Is there any financing devise for achieving higher growth in the budget? The proposed budget grew at 18 percent compared to that of the outgoing fiscal year, which is more of a traditional growth. In relation to the revised budget, the growth is a bit higher, about 24 percent. Achieving higher growth critically hinges on the size of the Annual Development Programme (ADP) and its rate of implementation. This year the rate of ADP implementation is estimated to be 93 percent. Since the third quarter was the period of political ravage, the quality of implementation is expected to be compromised to a large extent. The last quarter is witnessing about 61 percent implementation as it was 43 percent in the first three quarters. The size of the proposed ADP is Tk. 97,000 crore, which is 29 percent higher than the revised ADP of the outgoing fiscal year. Since 35 percent growth in ADP in the outgoing fiscal year contributed to only 6.51 percent growth, there is a question whether a 29 percent growth would really contribute to 7 percent 'moderate dream' growth that the Finance Minister envisioned quite confidently.   

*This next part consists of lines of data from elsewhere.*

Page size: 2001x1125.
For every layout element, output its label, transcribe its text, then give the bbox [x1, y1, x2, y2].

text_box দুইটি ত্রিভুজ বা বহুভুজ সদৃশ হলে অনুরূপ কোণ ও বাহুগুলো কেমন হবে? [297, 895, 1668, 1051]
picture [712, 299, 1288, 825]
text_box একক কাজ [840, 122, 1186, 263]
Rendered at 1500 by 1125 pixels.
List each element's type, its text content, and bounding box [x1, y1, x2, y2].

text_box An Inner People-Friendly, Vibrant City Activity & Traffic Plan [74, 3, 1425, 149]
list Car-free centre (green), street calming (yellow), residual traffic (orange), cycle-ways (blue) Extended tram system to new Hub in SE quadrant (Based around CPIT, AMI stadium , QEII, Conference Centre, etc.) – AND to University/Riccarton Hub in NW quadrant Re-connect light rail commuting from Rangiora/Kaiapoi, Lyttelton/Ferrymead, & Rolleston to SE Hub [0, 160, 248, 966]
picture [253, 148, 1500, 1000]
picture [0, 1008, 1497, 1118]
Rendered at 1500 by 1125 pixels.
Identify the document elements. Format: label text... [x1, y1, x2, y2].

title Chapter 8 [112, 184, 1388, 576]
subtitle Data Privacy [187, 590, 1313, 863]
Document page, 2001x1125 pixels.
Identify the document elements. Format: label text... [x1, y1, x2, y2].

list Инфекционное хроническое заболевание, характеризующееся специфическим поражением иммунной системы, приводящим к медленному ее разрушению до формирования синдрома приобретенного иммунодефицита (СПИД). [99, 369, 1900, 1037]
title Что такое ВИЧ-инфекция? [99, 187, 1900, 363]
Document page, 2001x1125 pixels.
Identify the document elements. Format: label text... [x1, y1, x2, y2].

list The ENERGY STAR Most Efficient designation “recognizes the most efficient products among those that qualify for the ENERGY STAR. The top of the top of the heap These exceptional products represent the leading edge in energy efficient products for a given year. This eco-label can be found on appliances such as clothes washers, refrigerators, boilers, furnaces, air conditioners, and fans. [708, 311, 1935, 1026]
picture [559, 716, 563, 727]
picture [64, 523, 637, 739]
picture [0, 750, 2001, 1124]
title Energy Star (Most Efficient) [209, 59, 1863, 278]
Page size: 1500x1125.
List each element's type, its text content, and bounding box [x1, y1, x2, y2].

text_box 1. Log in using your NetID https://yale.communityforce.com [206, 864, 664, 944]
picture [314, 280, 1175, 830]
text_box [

This year the budget is tremendously stressed with revenue deficit. It resulted in a significant compulsion of reducing the outgoing budget by 4.3 percent in the revised budget. Failure in achieving revenue target by Tk. 19,583 has compelled the Finance Minister in taking resort to the banking and non-banking sectors. The revised target of depending on domestic borrowing increased from Tk. 43,277 to 54,714 crore without increasing the level of targeted borrowing from the banking sector. The additional money would be borrowed from non-banking sector like selling savings certificates. In addition, the budget deficit has reached an unprecedented level, as high as 32 percent of the revised budget of the current fiscal year, while it was proposed at 27 percent. In the last fiscal year the deficit was 25 percent. The proposed budget has a targeted deficit of a little higher than 29 percent. The targeted borrowing from banking sector has increased from Tk. 31,714 to 38,523, which would be increased significantly as the target of foreign aid is unlikely to be achieved. Thus, such a gigantic targeted deficit of Tk. 86,657 in the budget 2015-16 has given rise to a big question as to the capacity to finance the ADP through our own revenue generated over the next fiscal year. In fact, about 89 percent of the ADP based on domestic borrowing and foreign aid would create a formidable burden on the future generation since they will have to repay the loan. Still, the economy will run significantly underfed in terms of the size of the ADP, and starvation is likely to turn the envisioned growth into a mirage.

Will the proposed structure of the ADP help address the 'twin deficiency' viz. infrastructure and energy which is posing the most formidable challenge to attain higher growth? Most of the increment of the ADP is dedicated to increasing power generation and additional cost of making Padma Bridge 'a reality'. The proposed ADP of the Power Division in FY2015-16 has doubled from the revised ADP of Tk. 8,276 crore, and the ADP of the Bridges Division grew significantly from Tk. 5,299 to 8,921 crore. The ADP on this critical area has increased only by 29 percent. Thus, an absence of significant growth of the ADP in roads and highways is unlikely to address the acute deficiency of infrastructure, which is mostly located to road transportation. It is also going to hinder the movement of vehicles through increased congestion and traffic on the roads.

The proposed budget is unlikely to address the major hurdles that have been hindering the envisioned growth spelt in the Sixth Five-Year Plan. There is neither any new plan to simulate private investment through addressing infrastructural, energy and institutional deficiencies, nor any exposure of the Seventh Five-Year Plan which makes a difference in the proposed budget. Perhaps a supplementary initiative is required to raise the appetite for growth in line with 'Vision 2021'.